Exercise description: Could you reproduce the entries exactly, omitting every picture?

(Dataset items)
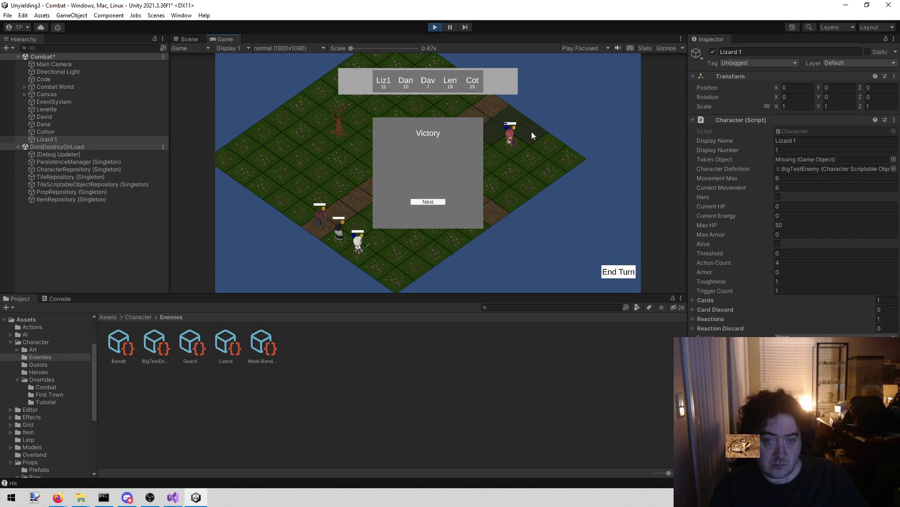
{"action": "left_click", "coordinate": [613, 269]}
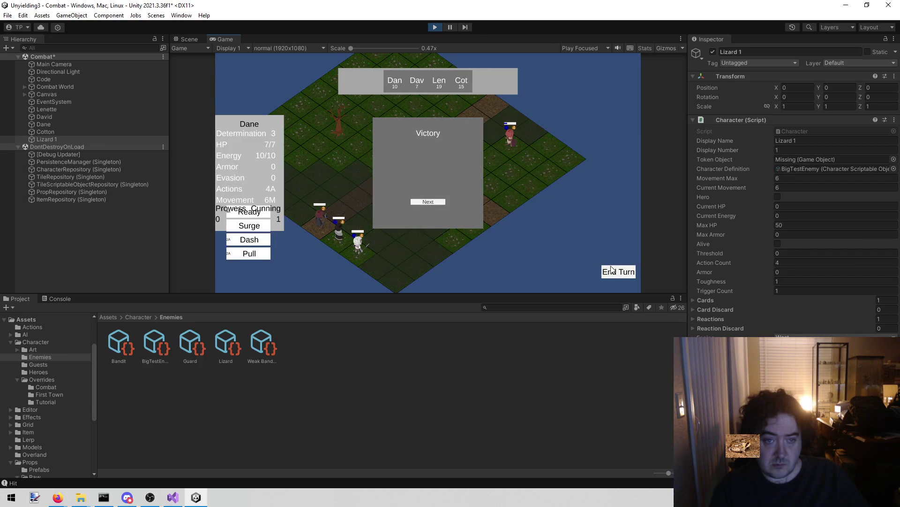
{"action": "left_click", "coordinate": [432, 26]}
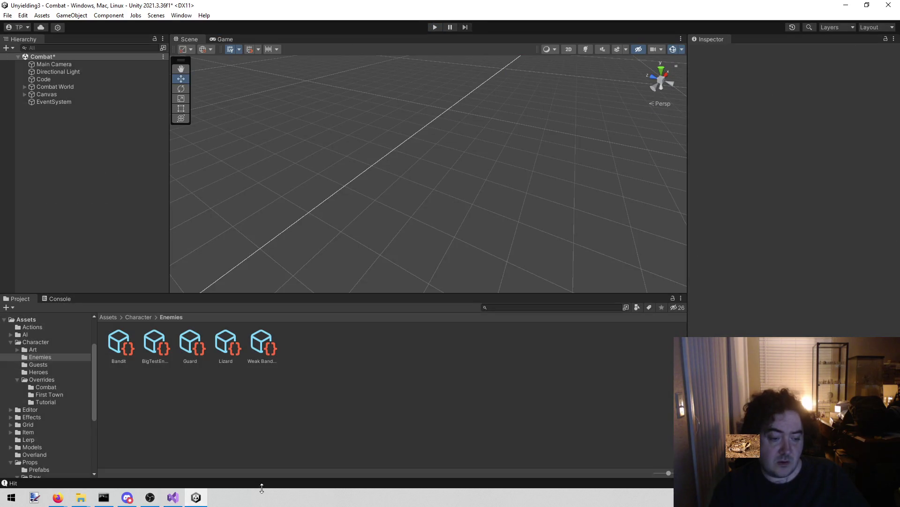
{"action": "left_click", "coordinate": [173, 497]}
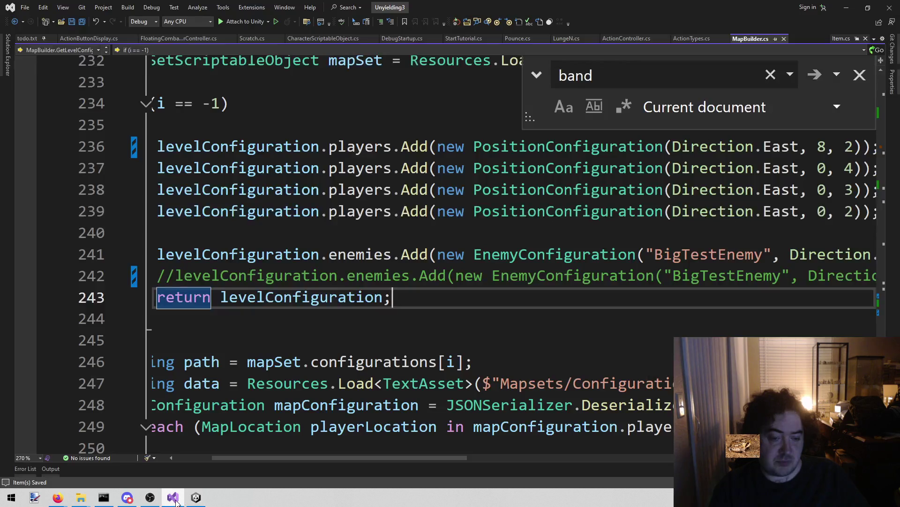
Uncomment the second BigTestEnemy on line 242, change its y from 4 to 8, and save.
{"action": "left_click", "coordinate": [165, 287]}
{"action": "key", "text": "ctrl+k"}
{"action": "key", "text": "ctrl+u"}
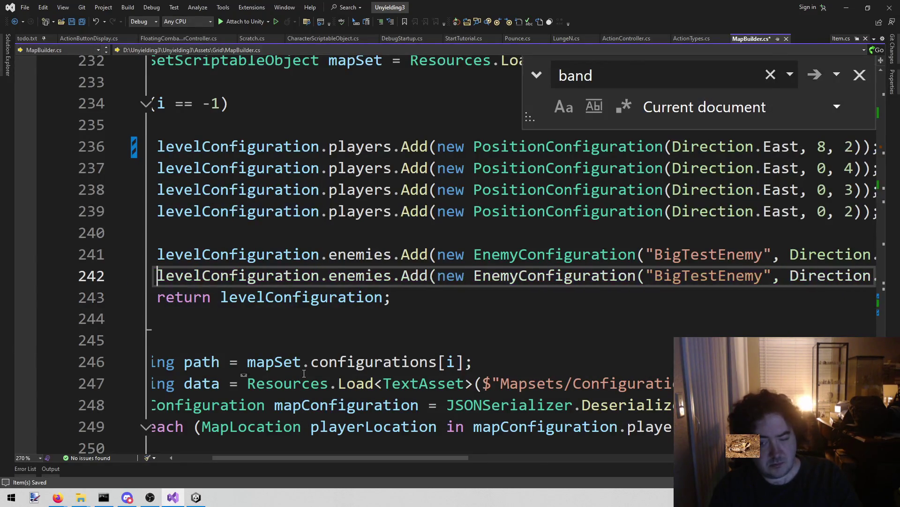
{"action": "scroll", "coordinate": [427, 462], "scroll_direction": "right", "scroll_amount": 2}
{"action": "scroll", "coordinate": [426, 462], "scroll_direction": "right", "scroll_amount": 3}
{"action": "double_click", "coordinate": [586, 276]}
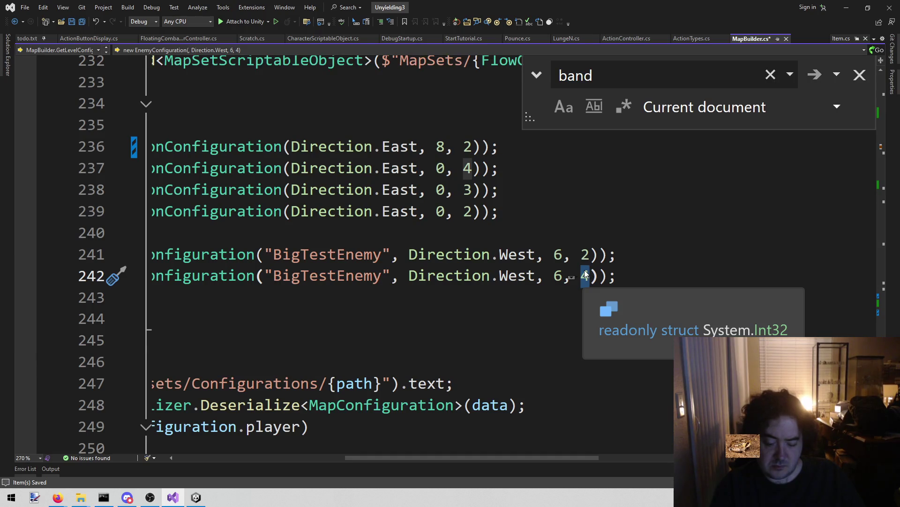
{"action": "type", "text": "8"}
{"action": "key", "text": "ctrl+s"}
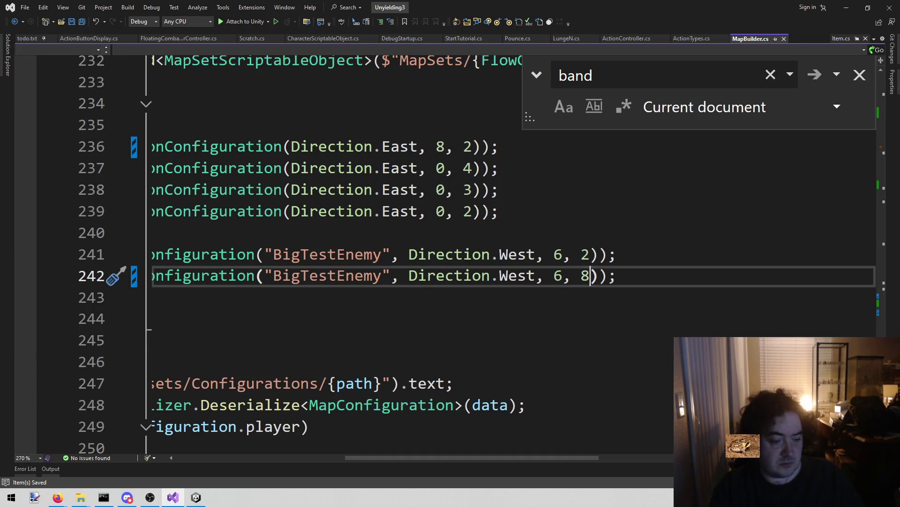
{"action": "left_click", "coordinate": [196, 497]}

Written answer:
{"action": "left_click", "coordinate": [613, 269]}
{"action": "left_click", "coordinate": [432, 26]}
{"action": "left_click", "coordinate": [173, 497]}
Uncomment the second BigTestEnemy on line 242, change its y from 4 to 8, and save.
{"action": "left_click", "coordinate": [165, 287]}
{"action": "key", "text": "ctrl+k"}
{"action": "key", "text": "ctrl+u"}
{"action": "scroll", "coordinate": [427, 462], "scroll_direction": "right", "scroll_amount": 2}
{"action": "scroll", "coordinate": [426, 462], "scroll_direction": "right", "scroll_amount": 3}
{"action": "double_click", "coordinate": [586, 276]}
{"action": "type", "text": "8"}
{"action": "key", "text": "ctrl+s"}
{"action": "left_click", "coordinate": [196, 497]}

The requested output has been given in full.